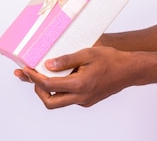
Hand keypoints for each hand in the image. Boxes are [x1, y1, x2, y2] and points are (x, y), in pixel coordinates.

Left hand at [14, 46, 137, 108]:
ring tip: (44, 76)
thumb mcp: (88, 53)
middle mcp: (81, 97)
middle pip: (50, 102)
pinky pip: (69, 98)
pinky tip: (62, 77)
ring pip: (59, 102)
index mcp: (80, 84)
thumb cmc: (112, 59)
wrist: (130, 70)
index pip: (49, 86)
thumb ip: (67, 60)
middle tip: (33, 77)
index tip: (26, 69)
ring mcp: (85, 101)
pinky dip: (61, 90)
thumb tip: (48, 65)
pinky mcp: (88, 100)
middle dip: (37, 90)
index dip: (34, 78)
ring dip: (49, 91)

TASK PROMPT » Every line above should be copied exactly, apart from any pictures.

EXERCISE RESULT »
Hand keypoints for each hand in the image. Boxes are [x1, y1, x2, y2] and points are (x, y), in pixel coordinates.

Left hand at [14, 46, 137, 108]:
ring tip: (44, 76)
thumb mcp: (88, 53)
middle mcp: (81, 97)
middle pip: (50, 102)
pinky pip: (69, 98)
pinky tip: (62, 77)
ring pip: (59, 102)
index mcp: (80, 84)
thumb cmc: (112, 59)
wrist: (130, 70)
index pip: (49, 86)
thumb ip: (67, 60)
middle tip: (33, 77)
index tip: (26, 69)
ring mcp: (85, 101)
pinky dip: (61, 90)
thumb tip: (48, 65)
pinky mcp: (88, 100)
middle dip: (37, 90)
index dip: (34, 78)
ring dip: (49, 91)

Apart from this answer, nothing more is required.